常常打扮的标致出挑跟着贞娘,见到杜石头就常以眉目传情,谁知,那杜石头是个十分不解风情的人,认准了贞娘就一门心思在贞娘的身上,根本就没留意过她。
迎夏不免时常懊恼,唱秋跟她要好,瞧出了她的心思,也劝了几回:“你还是别费那力气吧,我瞧着那表少爷一门心思都是小姐,身边全是小厮,一个丫鬟都不用,何况就算你侥幸得了他的眼,又怎样呢?咱们小姐是正房奶奶,咱们太太是表少爷的亲姑姑,将来就在园子里住着,表少爷还能为了你冷了小姐?你看看咱们家老爷,做了官身边也没一个姨娘,那想上门做姨娘的齐家小姐落得什么下场了,你没听过?我劝你啊,省省吧,不如学着前边的暖语和俏月,风风光光的嫁出去,还是正经人家的奶奶,也一般吃香喝辣的,前些日子还过来瞧小姐,我看着日子过得都挺好”
“我不甘心,凭我的样貌,就只能做个小户人家的平头太太,有什么趣味?贫贱夫妻百事哀,左不过是给男人,为什么不能给个自己喜欢的,富贵有权的,我知道他心里只有小姐,可自古以来哪个男人不是三妻四妾的?小姐再好,日子长了也有腻的时候,我只瞧着等着就是了”
一回身却见绣春站在不远处冷冷的看着她,迎夏心里一紧,低了头,扭身往回走。
却听见绣春冷冷的说:“梅香拜把子一般都是奴才,虽则如此,我也劝妹妹一句,咱们做奴才是做奴才,可心思放正些才好,签了卖身契,身家性命就全在人家手上,心思歪了,丢了前程是小,丢了性命就真划不来了”

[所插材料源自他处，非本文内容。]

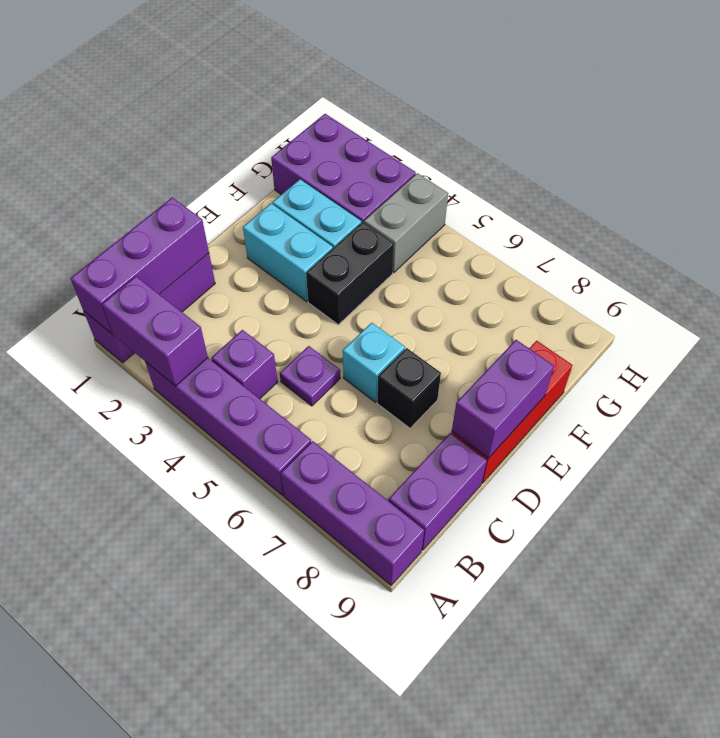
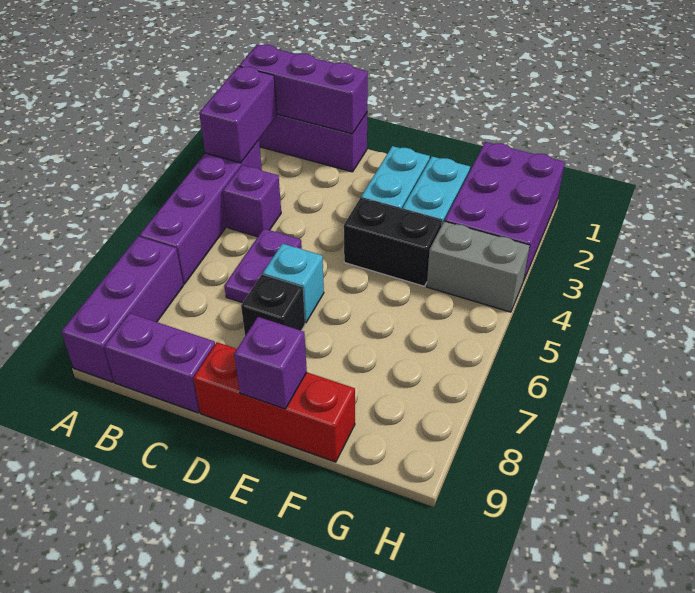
purple 1x1 plate [280,346,340,406] -> purple 1x2 plate [224,229,302,303]
purple 1x2 brick [452,340,554,458] -> purple 1x1 brick [234,317,307,409]

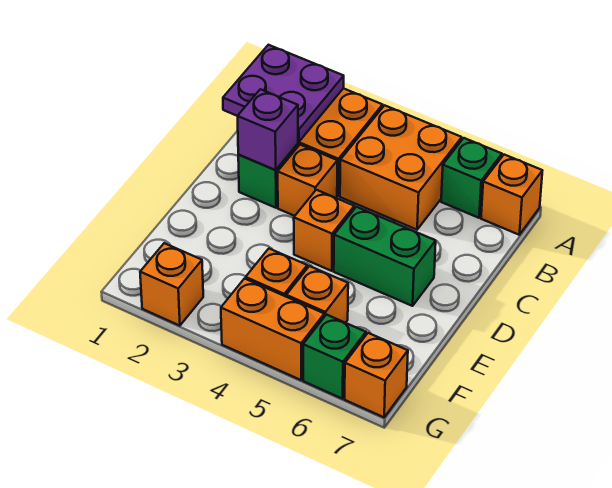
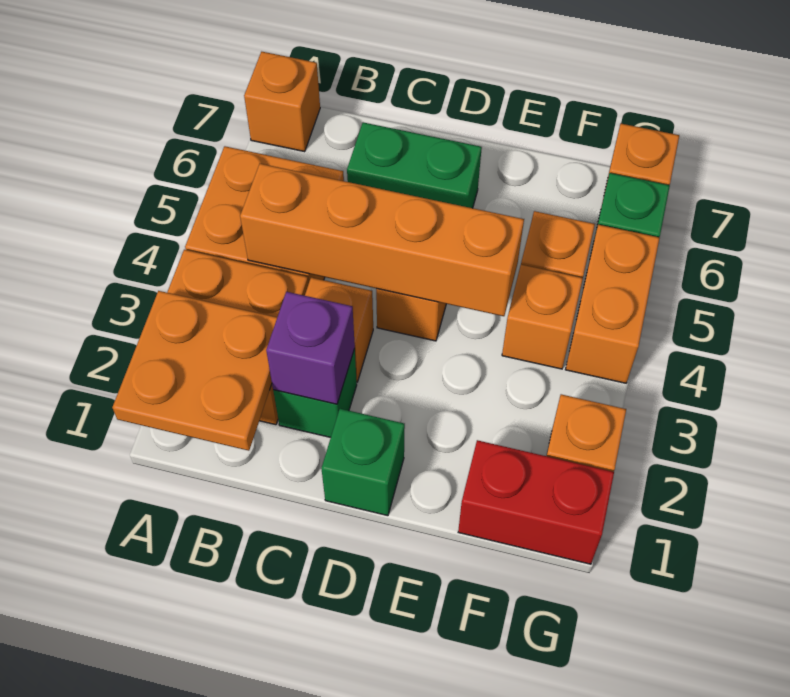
purple 2x2 plate [223,45,344,142] -> orange 2x2 plate [112,291,277,451]
green 1x1 brick [441,138,502,218] -> green 1x1 brick moved to [321,409,405,516]
none -> orange 1x4 brick [240,164,524,316]
green 1x2 brick [334,207,436,306] -> green 1x2 brick turned to [347,122,482,208]
none -> red 1x2 brick [458,440,614,564]

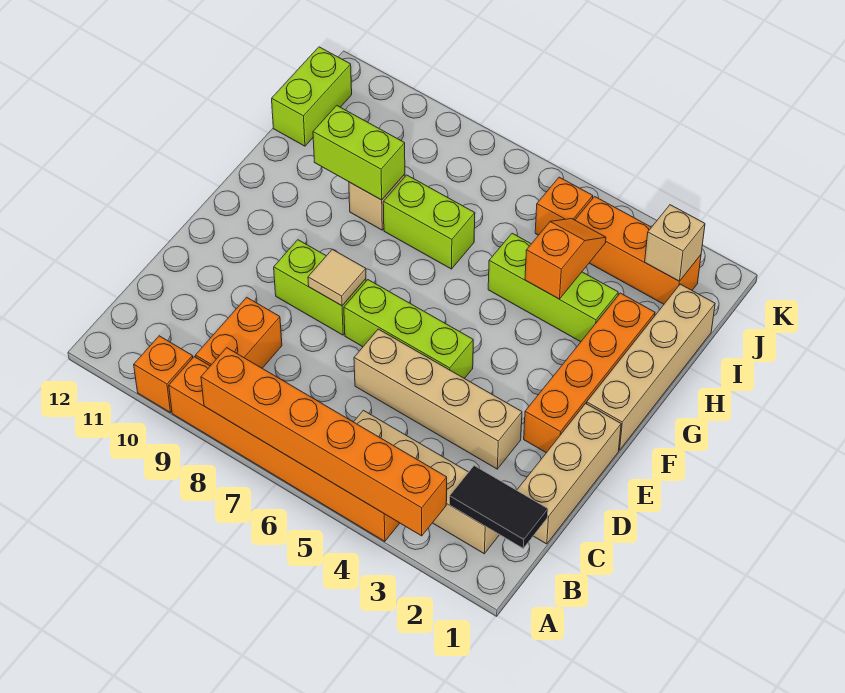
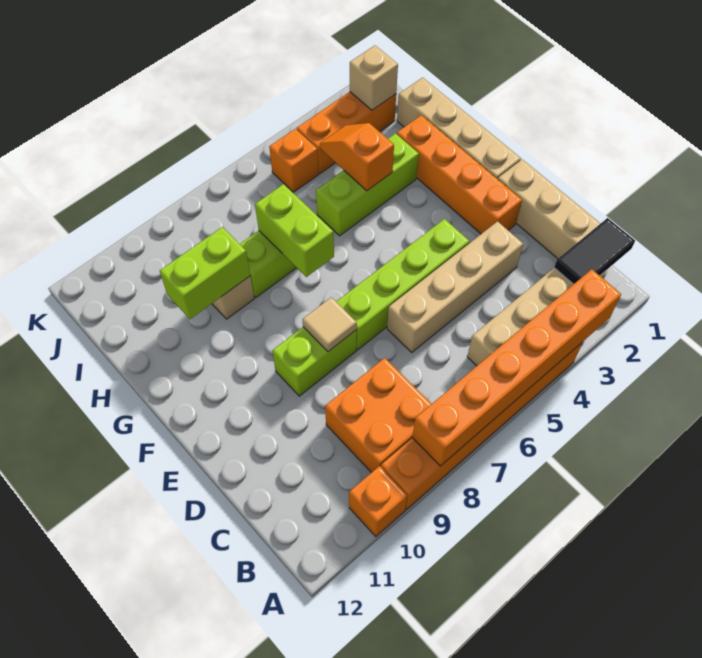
orange 1x2 brick [196,297,282,368] -> orange 2x2 brick [325,358,431,473]
lime 1x3 brick [344,280,473,379] -> lime 1x4 brick [336,219,470,350]
lime 1x2 brick [272,47,352,146] -> lime 1x2 brick moved to [255,184,334,277]

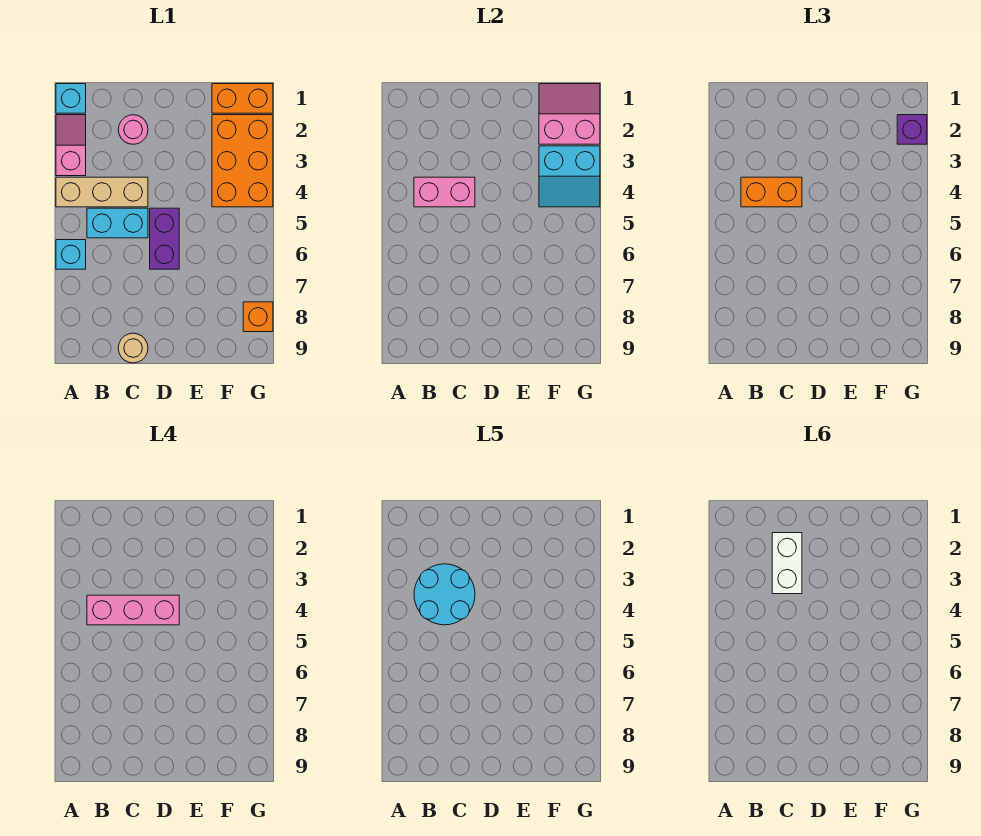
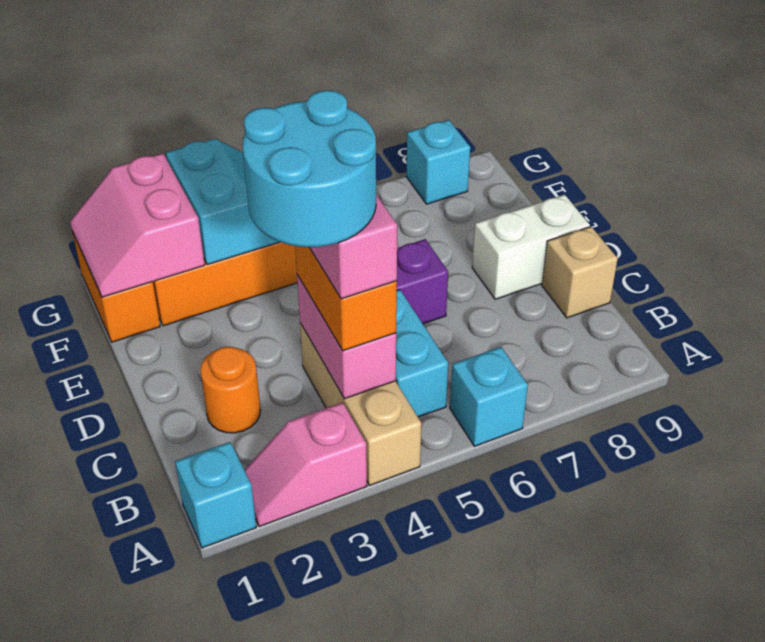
pink 1x1 round brick [118,115,148,144] -> orange 1x1 round brick [200,347,261,433]
white 1x2 brick [772,533,802,594] -> white 1x2 brick moved to [472,195,590,299]
tan 1x1 round brick [118,333,148,363] -> tan 1x1 brick [542,227,618,318]
purple 1x1 brick [897,115,927,144] -> none
orange 1x1 brick [243,302,273,332] -> cyan 1x1 brick [406,120,470,204]

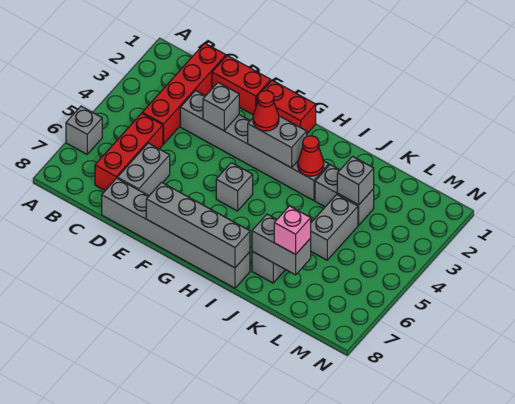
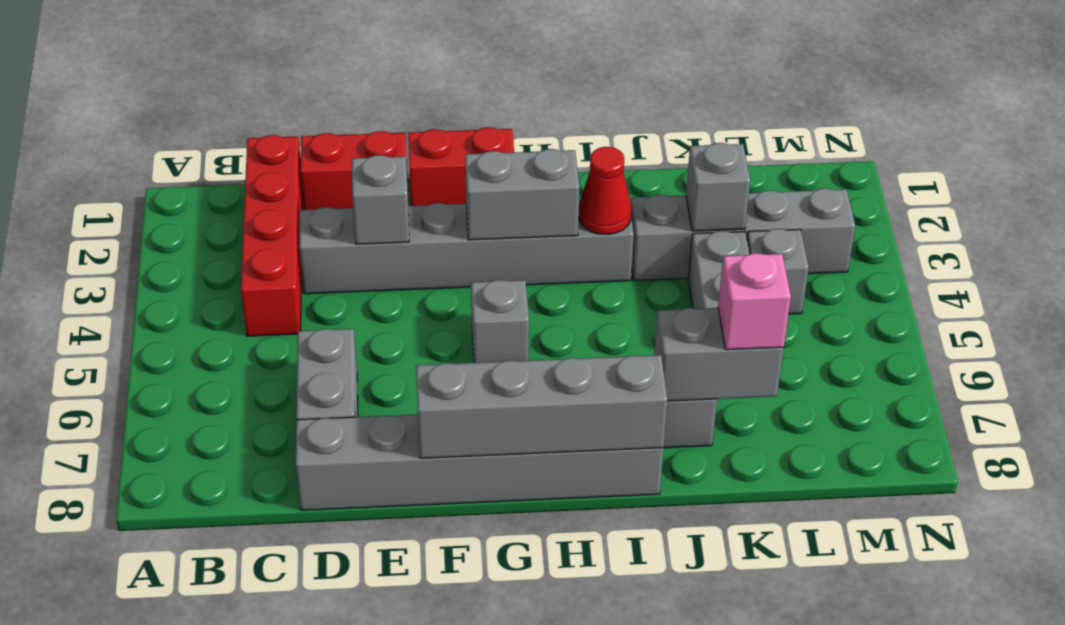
grey 1x1 brick [66,106,102,154] -> grey 1x1 brick moved to [747,229,809,314]
red 1x3 brick [95,113,163,190] -> none
red 1x1 cone [253,91,279,131] -> none
grey 1x2 brick [315,165,374,225] -> grey 1x4 brick [631,188,855,281]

绣春见迎夏只是咬着嘴唇,不做声,也懒得理她,转身去禀报了杜氏,杜氏听闻女儿身体违和,急忙带着人来了贞娘的闺房。
女儿窝在被子里,巴掌大的小脸红彤彤的,上手一摸,滚烫滚烫的,杜氏立时就急了,柳眉倒立,呵斥几个丫头:“你们是怎么服侍小姐的,都烧成这样了,才来禀报我?”
贞娘迷迷糊糊的听见杜氏的声音,忙撑着睁开眼睛,小声道:“娘,你怎么来了?”
杜氏心疼的看着女儿:“你这孩子,身子不舒坦怎么不跟娘说?我这些日子太忙,也没顾得上你,你烧的这么厉害”。
贞娘觉得浑身酸痛,头也疼的厉害,知道自己八成病了,看母亲着急,忙撑着坐起来,杜氏按着不让她动:“你起来做什么?快躺着,躺着,你石头哥哥去寻大夫了,一会让大夫给你瞧瞧”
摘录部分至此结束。